“Raiders of the Tossed Farts”, is more like it!

I was going to title this review, “The Kingdom of the Frystal Julls!” but that doesn’t even make sense.

Actually, I haven’t seen the movie yet, but I am going to give it a 7 thumbs up based on the fact that 2/3 of the other ones are good. I only hope all the guns have been replaced with walkie talkies.

Anyway, the reason I’m really writing is because I know I don’t post much. I feel I don’t have anything valuable to say. Also, I’m under a lot of pressure to have people go to my blog and have it not be all stupid and lame and about how Jenny is such a bitch and I can’t believe she deleted that episode of the Hills on my Tivo and whatnot.

The result of all this is that I don’t end up posting very often and everybody loses interest and I need attention because I’m “like that”.

So… I think I might just try to post every day.
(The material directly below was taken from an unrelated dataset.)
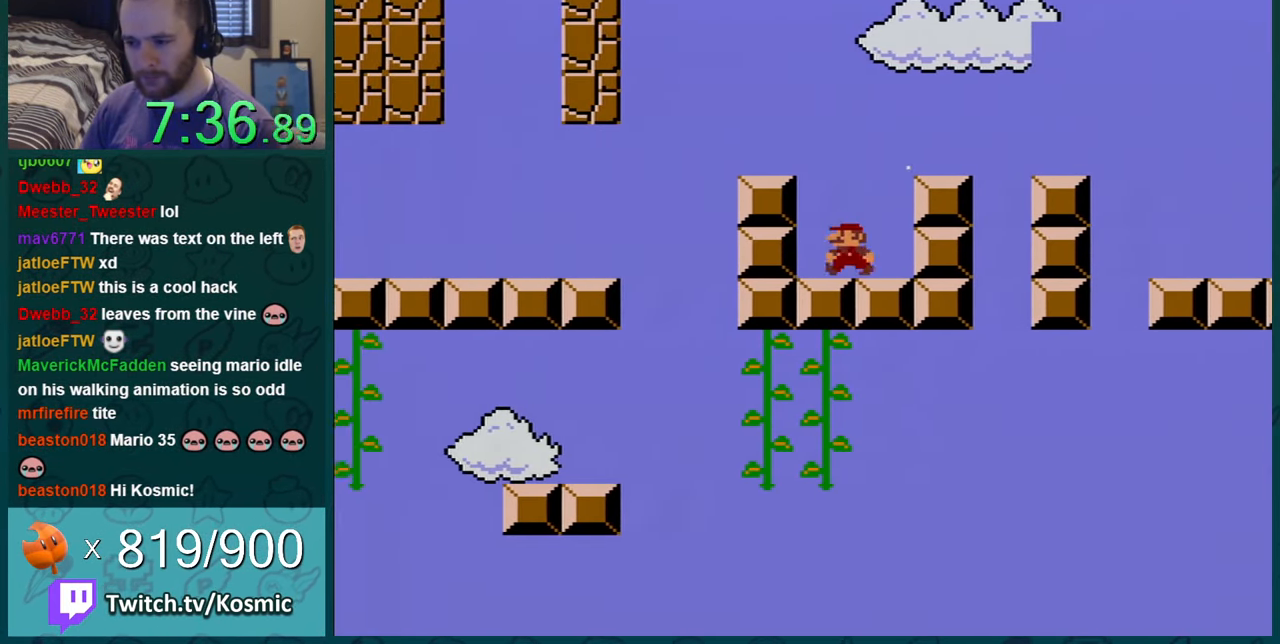
{"buttons": ["Y", "DPAD_LEFT"], "events": [[100, "DPAD_LEFT", "up"], [284, "B", "down"], [418, "DPAD_LEFT", "down"], [501, "B", "up"]]}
Just put something up. Some stupid thought I had or what I did that was interesting or how I much I hate something or blah blah blah.
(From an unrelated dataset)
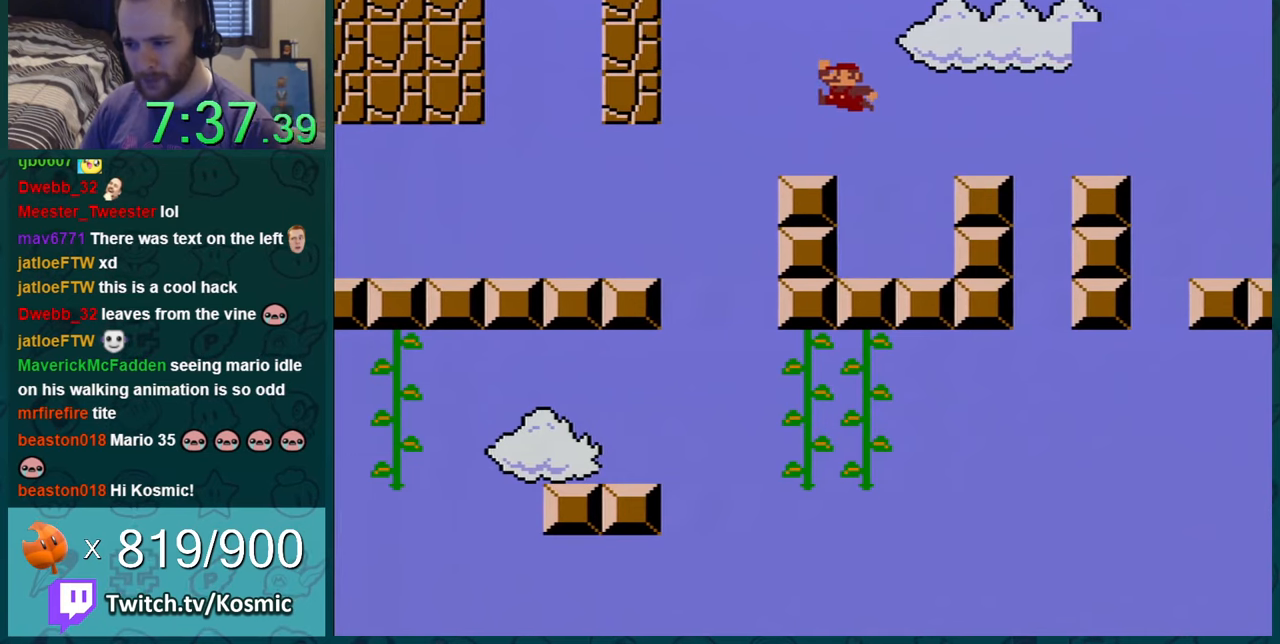
{"buttons": ["B", "Y", "DPAD_LEFT"], "events": [[33, "DPAD_LEFT", "up"], [217, "DPAD_LEFT", "down"], [350, "B", "down"]]}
I dunno, it kinda sounds awful to me. But on the other hand, I really should be writing more.

I dunno, what do you think?

On a positive note, I’m really excited for “Wipeout!” It’s like MXC without all the unfunny commentary! Again, I’m jumping to conclusions here, having never seen it.

So, to sum up:

Daily “blog-lets”? Yes? No?

Indiana Jones: 6 thumbs up.

Wipeout: 3 gold stars.



  1. As a fellow lazy person who never updates his blog anymore, I think you should probably avoid the daily postings, because:

    1. If you start posting everyday, you will make the rest of us slackers look bad. That would not be cool, brah.
    2. You will get to use the excuse, “I’m going for quality, not quantity.” Trust me, this will work. People will have no idea you’re actually just lazy! They’ll think you really care! It’s genius. You can also use the same excuse for why you don’t get more action. People will be fooled into thinking it’s by choice and not because you’re really ugly!
    3. Indiana Jones: The Kingdom of the Movies That Have Unnecessarily Long Titles and are Very Cumbersome to Say or Especially Type Out was pretty crappy. This doesn’t really have much to do with whether you post everyday or not, but I thought I should mention it. I work with a guy who has worn a brown fedora to the office every day since the movie came out, and even he doesn’ suck as much as the movie.
    4. It’s fun losing interest in you.
    5. I couldn’t think of a fifth reason, but 5 is a more rounded number for lists like this. Think about it: 5+5=10, and David Letterman does a hilarious Top 10 list every night on his groundbreaking show for senior citizens with insomnia. Conversely, 4+4=8, and a Top 8 list just sounds ridiculous. What were we talking about again?

    So, in summation, I also cannot wait for “Wipeout!” I like the part where fatty falls down! I only pray that the theme song is “Wipe Out,” performed by the Fat Boys with backing vocals by the Beach Boys. Then it would officially be the greatest thing ever to be shown on television.


  2. i’m not for “blog-lets”. it sounds too much like “sniglets”, and look where rich hall ended up. who? exactly.

  3. For shame, Pit. I can not believe you would make such an insensitive comment And on a humour b’log no less. I wish you would post more often, Eric, so that I can point out to people when they are being unkind.

  4. You’re right, root. I’m such an asshole. My spiritual advisor told me my aura smells like Terre Haute’s vejayjay.

  5. Definitely ready for a daily holly jolly. I really would be psyched if you threw in some of the high-concept stuff… you know the fake-autobiographical / Chad Robuckle / non-opinion content.

    BUT FIRST see the legend of Area 51 and blog an opinion on it, because that’s going to be hilarious.

    I can honestly say it was the cheesiest movie I have ever seen. If we had started a drinking contest that was “drink every time it seems like the coast is clear, and then a bad guy cocks his/her pistol behind all the good guys” I would have been buzzed. If we threw in a “drink every time there’s an action sequence that would have certainly resulted in one or more characters being killed or paralyzed, but nobody seemed bruised or even distraught” rule I would have been blacked out, easily.

    And don’t get me started on Shia LaBalls, or whatever his name is.

  6. Yeah, see, that’s what I was kinda getting at. I know I haven’t done a lot of fiction lately. Like my old-style, lengthy short stories. I originally wanted to do only that and stay away from any opinion pieces and stuff like that… but that seems to be what a lot of people want. Or at least they seem to not want. Who are “they”? I dunno. Whatever, I quit!